- _EXERCISE_
Should a line below contain the word "Figure", report it.

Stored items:
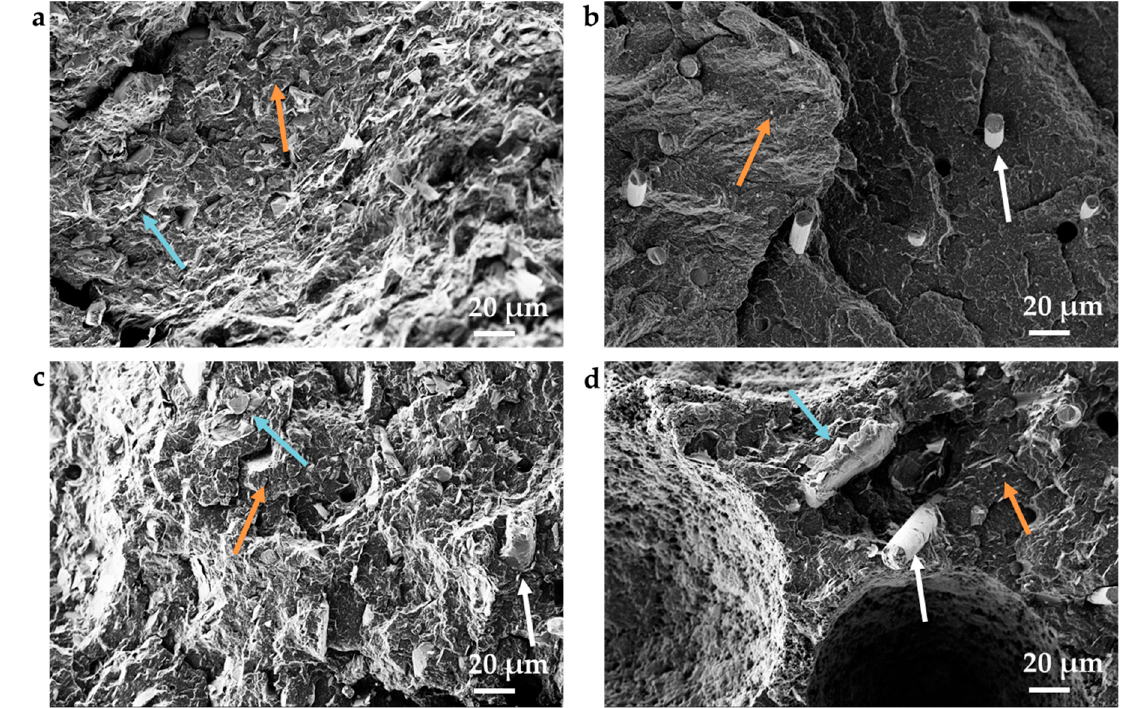
Figure 4. Scanning electron microscope images of cryofractured surfaces of PP composite strands filled with ( a ) 2.5 vol% CNT and 5 vol% GNP, ( b ) 5 vol% CNT and 2.5 vol% CF, ( c,d ) 2.5 vol% CF, 2.5 vol% CNT, and 2.5 vol% GNP (CNT: orange arrow, GNP: light blue arrow, CF: white arrow).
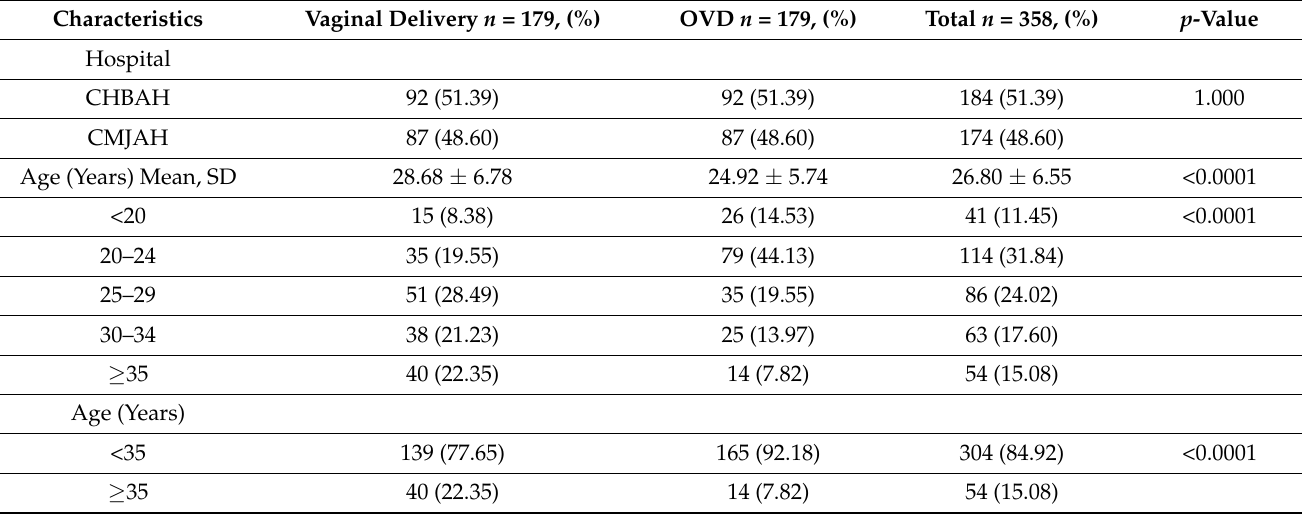
Table 2. Comparison of the socio-demographic characteristics of patients who had vaginal delivery and those who had operative vaginal delivery from the two academic hospitals. In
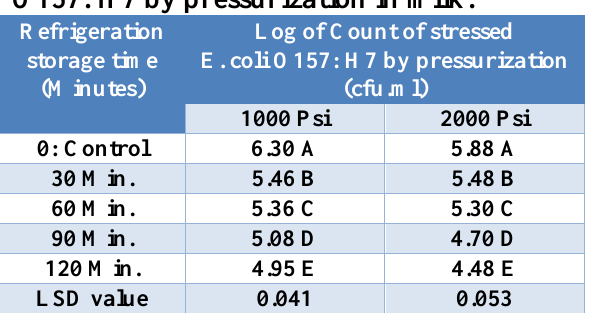
Table, 4: Effectiveness of crude bacteriocin on the viability loss of stressed E. coli O157: H7 by pressurization in milk.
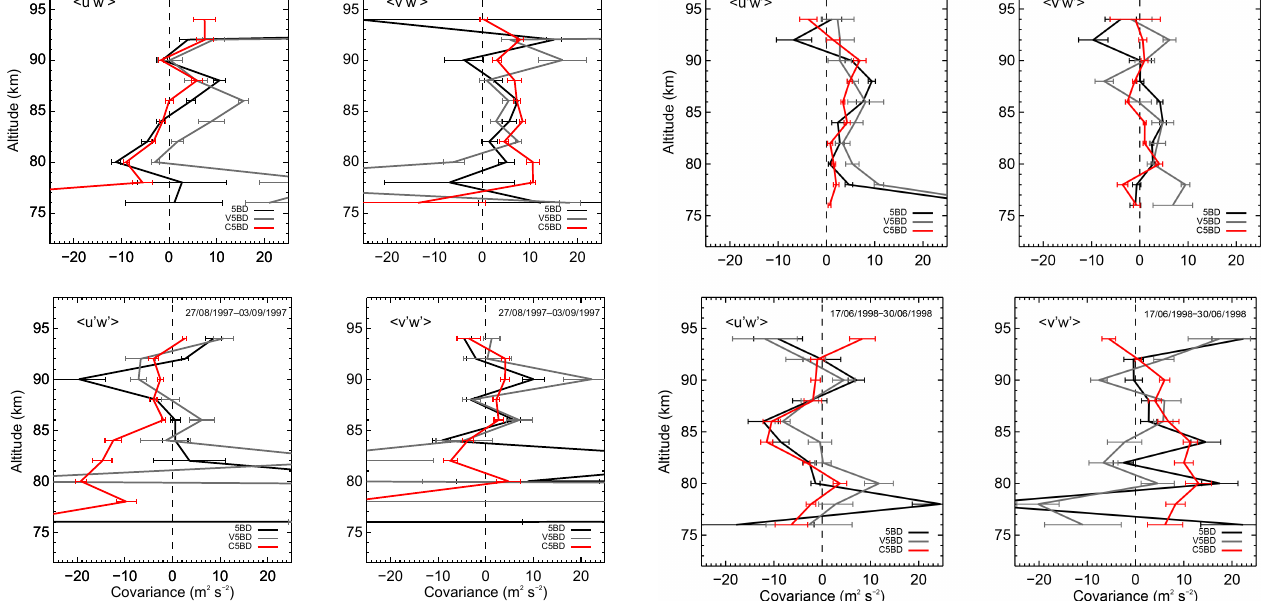
Figure 11. As per Fig. 10, for the October 1997 (upper panels) and June 1998 (lower panels)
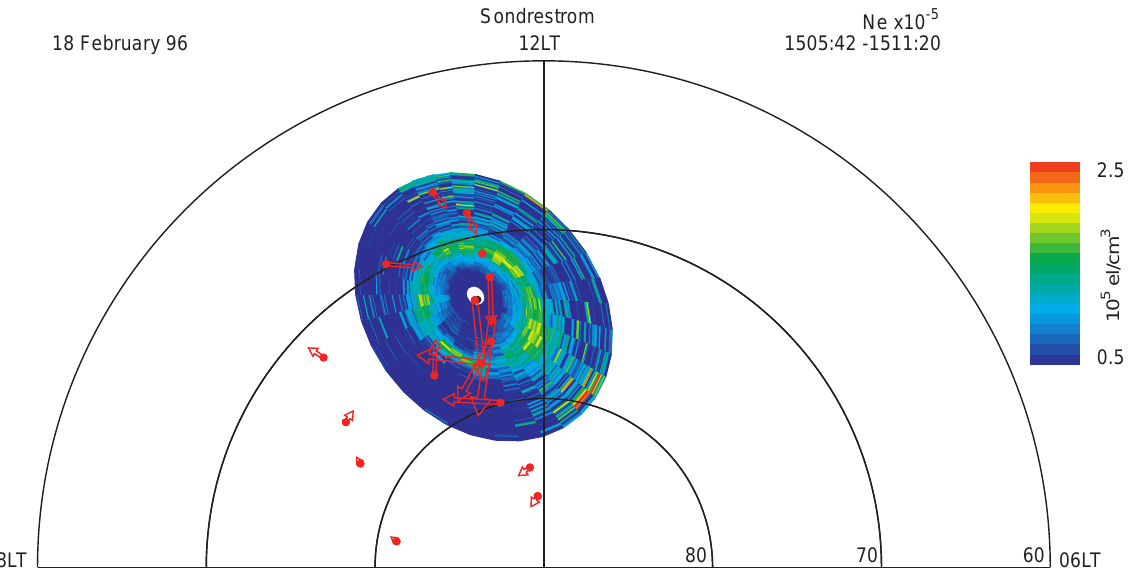
Fig. 9. Plot of the number density measured by the Sondrestrom radar between 1505:42 and 1511:20 UT. Superimposed in red arrows are the equivalent drifts measured by the magnetometers at 1506 UT.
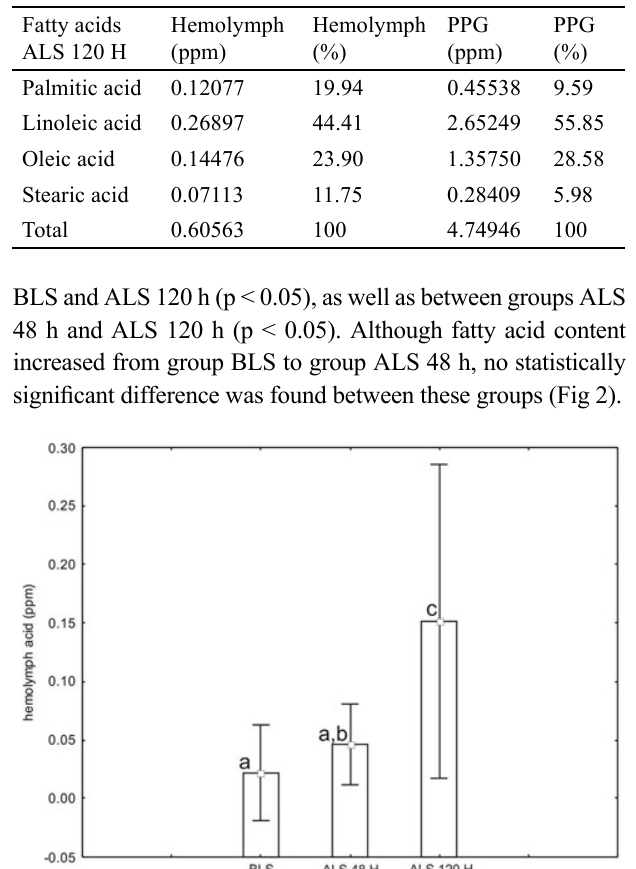
Table 3. Fatty acid quantification in the hemolymph and postpharyngeal glands (PPG) of Atta sexdens rubropilosa workers after lipid supplementation for 120 h (ALS 120 h).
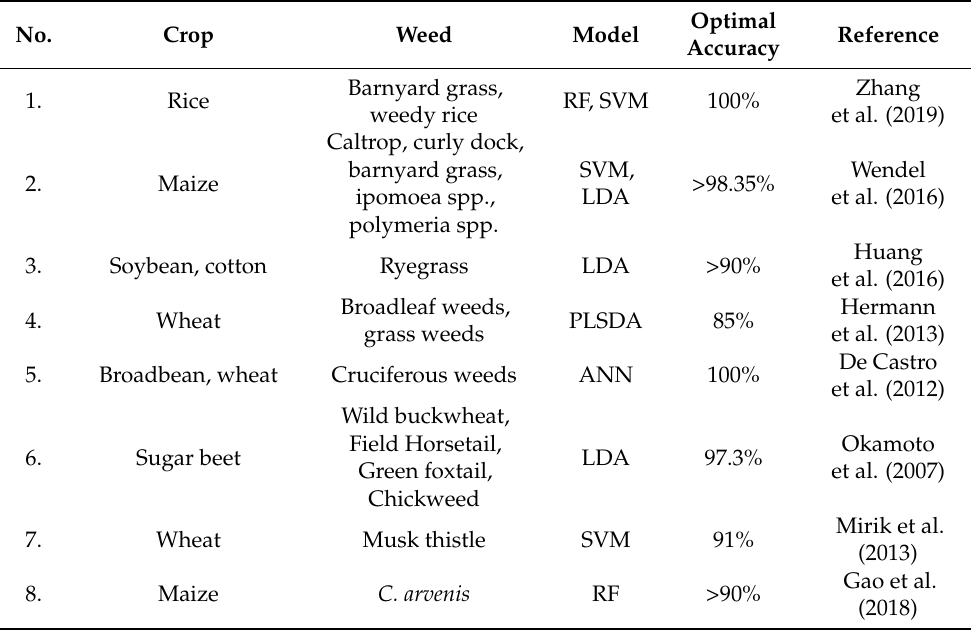
Table 5. Hyperspectral imaging for discrimination of crops from weeds using machine learning (adopted from Su.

- _ANSWER_
Figure 4. Scanning electron microscope images of cryofractured surfaces of PP composite strands filled with ( a ) 2.5 vol% CNT and 5 vol% GNP, ( b ) 5 vol% CNT and 2.5 vol% CF, ( c,d ) 2.5 vol% CF, 2.5 vol% CNT, and 2.5 vol% GNP (CNT: orange arrow, GNP: light blue arrow, CF: white arrow).
Figure 11. As per Fig. 10, for the October 1997 (upper panels) and June 1998 (lower panels)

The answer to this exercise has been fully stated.